Despite all suspicions and rudeness, female entrepreneurs showed better results
Female entrepreneurs are faced with rude questions about private life, family, marital status, or children. At the initial stage, investors implied they are a greater risk of loss.
By Gorica Gligorijevic
According to a new report from the Female Founders Forum, female founders are bringing more venture capital funding. More than male founders.
Startups led by female founders raised extra rounds in the percentage of 52, while the male result is 51%. This is data from the UK. It isn’t a big difference but we can learn something from this data.
First of all, female entrepreneurs are faced with investors skepticism when starting the business. But as time goes by they gain more trust. So, we can say that the biggest difficulty for female entrepreneurs happens in the beginning stages of setting up a business. Later, when they break that wall, it becomes easier.
To illustrate how difficult is for females in the early stage of their businesses there is an additional statistical result. The numbers in funding in the early stage are horrible for female-led startups. Only 21% of them have access to any investment. But when they succeed to get it, their startups raise cash faster than males’.
The stats show: after 4 or 5 years from the first raise round, 66% of female-led startups are winning second funding round. On the side without a female founder, the result is 62,8%.
Female entrepreneurs success
Female entrepreneurs have long been underrepresented in entrepreneurship. Male entrepreneurs had an advantage but that bias is changing now. Actually, since 2007, for example, in the US the number of female entrepreneurs has grown over 30%. In the moment of the census 2012, females were on the head of 36% overall US businesses.
If we take a look at the global entrepreneur scene, according to the Global Entrepreneurship Monitor, entrepreneurship amid women grew bt 13%. In the same period, male entrepreneurship grew by 5%.

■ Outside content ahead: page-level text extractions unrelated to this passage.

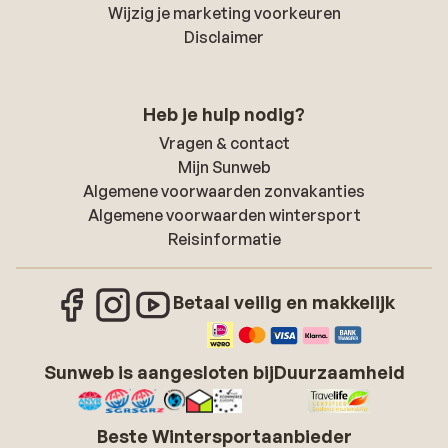
Wijzig je marketing voorkeuren
Disclaimer
Heb je hulp nodig?
Vragen & contact
Mijn Sunweb
Algemene voorwaarden zonvakanties
Algemene voorwaarden wintersport
Reisinformatie
Betaal veilig en makkelijk
Sunweb is aangesloten bij
Duurzaamheid
Beste Wintersportaanbieder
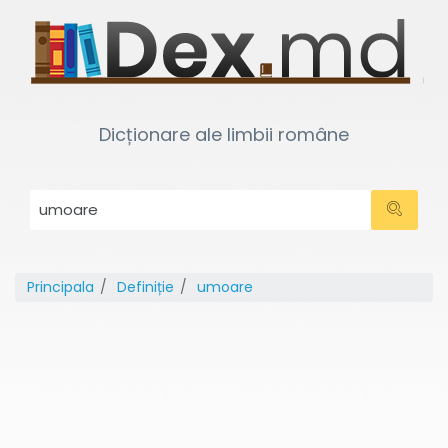
Dicționare ale limbii române
Principala
Definiție
umoare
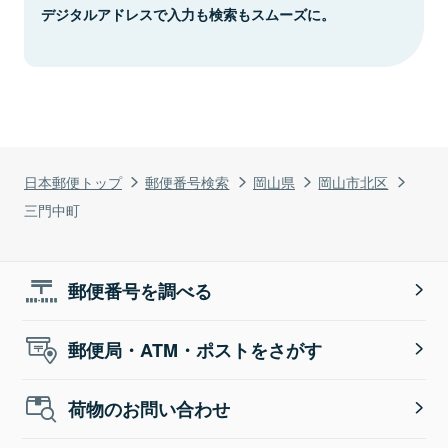
デジタルアドレスで入力も検索もスムーズに。
日本郵便トップ
郵便番号検索
岡山県
岡山市北区
三門中町
郵便番号を調べる
郵便局・ATM・ポストをさがす
荷物のお問い合わせ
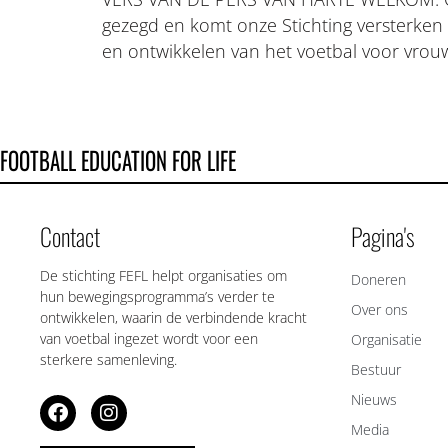
gezegd en komt onze Stichting versterken
en ontwikkelen van het voetbal voor vrou
FOOTBALL EDUCATION FOR LIFE
Contact
Pagina's
De stichting FEFL helpt organisaties om
Doneren
hun bewegingsprogramma’s verder te
Over ons
ontwikkelen, waarin de verbindende kracht
van voetbal ingezet wordt voor een
Organisatie
sterkere samenleving.
Bestuur
Nieuws
Media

The fact is that females are starting their businesses harder and with more barriers, but when they jump over them they show better results. Some studies revealed that if there could be more gender parity in entrepreneurship, US GDP might grow by $28 trillion by 2025.

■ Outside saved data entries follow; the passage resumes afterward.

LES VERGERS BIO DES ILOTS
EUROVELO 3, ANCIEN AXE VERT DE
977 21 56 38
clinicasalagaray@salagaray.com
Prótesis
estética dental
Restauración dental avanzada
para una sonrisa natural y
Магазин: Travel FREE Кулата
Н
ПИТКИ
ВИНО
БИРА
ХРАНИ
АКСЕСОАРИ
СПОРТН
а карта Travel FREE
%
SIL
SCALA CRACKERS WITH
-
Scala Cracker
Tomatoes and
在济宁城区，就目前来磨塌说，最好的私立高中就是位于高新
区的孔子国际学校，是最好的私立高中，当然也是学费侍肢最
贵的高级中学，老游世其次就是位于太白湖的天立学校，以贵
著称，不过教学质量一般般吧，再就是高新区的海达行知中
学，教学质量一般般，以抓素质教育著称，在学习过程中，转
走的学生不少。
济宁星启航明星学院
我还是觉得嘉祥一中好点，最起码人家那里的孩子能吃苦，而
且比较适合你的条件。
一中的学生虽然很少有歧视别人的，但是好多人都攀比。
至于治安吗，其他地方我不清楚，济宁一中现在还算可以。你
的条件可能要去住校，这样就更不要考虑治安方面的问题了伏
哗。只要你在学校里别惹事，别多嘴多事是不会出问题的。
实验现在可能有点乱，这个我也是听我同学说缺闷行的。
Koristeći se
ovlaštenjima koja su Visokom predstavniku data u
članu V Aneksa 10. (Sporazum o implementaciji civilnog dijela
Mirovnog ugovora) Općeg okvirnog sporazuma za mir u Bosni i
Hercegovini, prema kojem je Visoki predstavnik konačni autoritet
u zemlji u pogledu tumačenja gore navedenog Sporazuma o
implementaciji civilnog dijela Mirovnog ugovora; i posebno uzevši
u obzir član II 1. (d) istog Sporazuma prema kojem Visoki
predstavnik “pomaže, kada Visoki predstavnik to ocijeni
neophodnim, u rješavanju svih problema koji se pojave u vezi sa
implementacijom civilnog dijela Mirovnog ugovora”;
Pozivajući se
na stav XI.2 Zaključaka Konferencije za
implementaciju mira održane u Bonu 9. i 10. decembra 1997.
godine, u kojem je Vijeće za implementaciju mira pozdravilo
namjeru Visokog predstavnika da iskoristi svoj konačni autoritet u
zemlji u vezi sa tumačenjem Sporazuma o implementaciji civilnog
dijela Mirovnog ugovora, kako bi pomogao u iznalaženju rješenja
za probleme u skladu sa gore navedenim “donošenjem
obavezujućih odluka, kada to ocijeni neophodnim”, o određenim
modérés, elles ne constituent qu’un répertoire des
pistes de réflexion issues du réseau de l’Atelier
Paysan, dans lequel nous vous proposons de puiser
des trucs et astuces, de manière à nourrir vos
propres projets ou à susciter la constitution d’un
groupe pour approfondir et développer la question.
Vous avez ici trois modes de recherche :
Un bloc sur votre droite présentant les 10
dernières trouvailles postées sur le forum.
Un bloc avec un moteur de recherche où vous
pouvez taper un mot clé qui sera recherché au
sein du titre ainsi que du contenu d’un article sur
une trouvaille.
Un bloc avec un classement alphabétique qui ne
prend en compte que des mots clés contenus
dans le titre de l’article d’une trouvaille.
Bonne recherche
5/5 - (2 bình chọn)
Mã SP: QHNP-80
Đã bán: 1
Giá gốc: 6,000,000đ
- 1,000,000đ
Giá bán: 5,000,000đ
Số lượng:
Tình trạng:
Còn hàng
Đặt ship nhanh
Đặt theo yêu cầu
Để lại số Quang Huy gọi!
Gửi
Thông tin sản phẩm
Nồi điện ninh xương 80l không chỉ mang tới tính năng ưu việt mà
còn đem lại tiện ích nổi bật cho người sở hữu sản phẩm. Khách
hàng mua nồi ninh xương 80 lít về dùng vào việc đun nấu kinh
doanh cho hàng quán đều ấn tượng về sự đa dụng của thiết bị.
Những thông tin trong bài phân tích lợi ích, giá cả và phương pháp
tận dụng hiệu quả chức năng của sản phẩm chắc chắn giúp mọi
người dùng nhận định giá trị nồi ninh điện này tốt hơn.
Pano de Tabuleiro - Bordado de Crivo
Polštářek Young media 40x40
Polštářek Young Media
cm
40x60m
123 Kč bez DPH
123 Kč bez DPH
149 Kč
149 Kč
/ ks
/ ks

And the picture is almost the same all over the world.
The worst places for female entrepreneurs
A study by HSBC Private Banking has exposed that over 30% of female entrepreneurs felt gender bias while seeking investors. Also, females get about 5% less funding than males while trying capital funding. The survey titled ‘She’s the Business’, studied 1200 female and male entrepreneurs in 8 distinct markets. The focus was on the entrepreneurs who have gained a minimum of £100,000 worth of funding. The study titled ‘She’s the Business’, taken by the HSBC Private Banking pointed: “Our research identifies the particular hurdles faced by women in the start-up community at critical points along the way, and explores the underlying, often subtle reasons why female entrepreneurs feel negatively impacted”
Gender bias
The scary fact is that some female entrepreneurs were questioned about marital status, children, suggesting them they are a bigger risk for investors. This study reveals that the UK is probably the worst place for female entrepreneurs to try to raise funding. More than half of them said they felt gender bias. The next worst country is the US. The interesting thing, in China, only 17% of female entrepreneurs said they faced similar bias.
Women entrepreneurs have made changes that can lessen gender inequality. First is an expansion in business networks for women. That should help them to make connections.
The gender inequality can decrease when more women make their wealth. Female entrepreneurs are inviting investors to take effort by making the fundraising process more transparent, incorporating at least one women in the panels, presenting precise criteria, and complete feedback after.
The gender disparity between entrepreneurs will not bring progress.